Nel caso esaminato dal Tribunale, un soggetto era stato imputato di tale reato, “per avere, al fine di recare un danno alla persona offesa”, abusivamente estratto la copia della carta d’identità della medesima dal suo computer, utilizzando i relativi dati identificativi al fine di effettuare “a suo nome registrazioni su siti internet (…) portali finalizzati ad incontri personali”.
Nel caso di specie, dall’esame dei testimoni, era emerso che tra l’imputato e la persona offesa sussisteva una collaborazione lavorativa che si era, poi, interrotta, a causa di alcuni dissapori.
Proprio dopo la cessazione della collaborazione, la persona offesa aveva ricevuto sul proprio indirizzo e-mail, delle richieste di conferma dell’iscrizione ad alcuni siti e, “ricostruendo i fatti e presentando relativa querela” la stessa “indicava quale possibile autore o comunque soggetto che avrebbe avuto interesse ad una sorta di vendetta l’odierno imputato”.
Tuttavia, secondo il Tribunale, nel caso di specie, non appariva “raggiunta in maniera incontrovertibile la prova della penale responsabilità” dell’imputato in ordine ai reati a lui contestati, dal momento che alcuni accessi al pc della persona offesa erano avvenuti successivamente all’allontanamento dall’azienda, mentre altri non erano stati in alcun modo provati o documentati.

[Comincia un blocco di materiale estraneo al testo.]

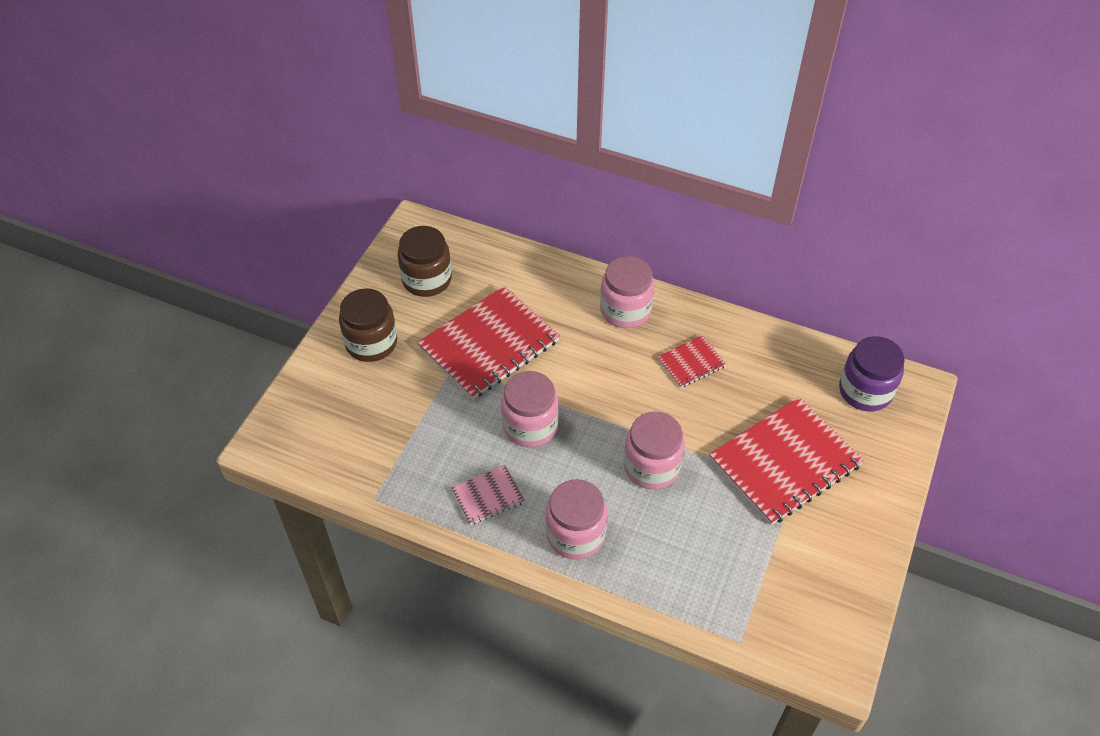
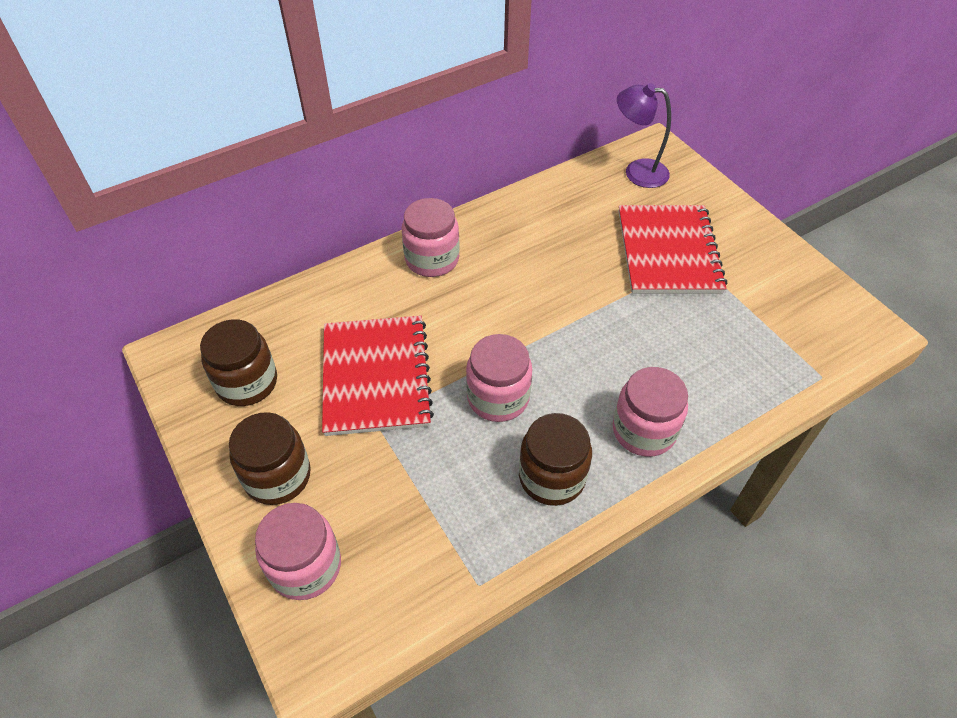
camera: 55 degrees left, 0 degrees up
(488, 496) = (552, 477): pink notebook -> brown jar
(651, 466) = (611, 335): pink jar -> pink jar (305, 566)
(691, 362) = (525, 250): red notebook -> none
(865, 391) = (637, 172): purple jar -> purple lamp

In proposito, peraltro, il Tribunale osservava come il reato di “trattamento illecito dei dati personali altrui”, è disciplinato dall’art. 167 del codice privacy, il quale sanziona il comportamento di colui che, “al fine di trarne per sé o per altri profitto o di recare ad altri un danno, procede al trattamento di dati personali”
Peraltro, il Tribunale precisava doversi ritenere che “la condotta in parola non fosse penalmente perseguibile nell’ipotesi in cui il trattamento di dati personali, pur avvenuto senza il consenso dell’interessato, non avesse prodotto alcun danno a carico dello stesso”, da intendersi come danno “relativo sia alla persona del soggetto cui i dati personali si riferiscono, sia al suo patrimonio, in termini di perdita patrimoniale o di mancato guadagno, derivante dall’utilizzazione non consentita dei dati personali”.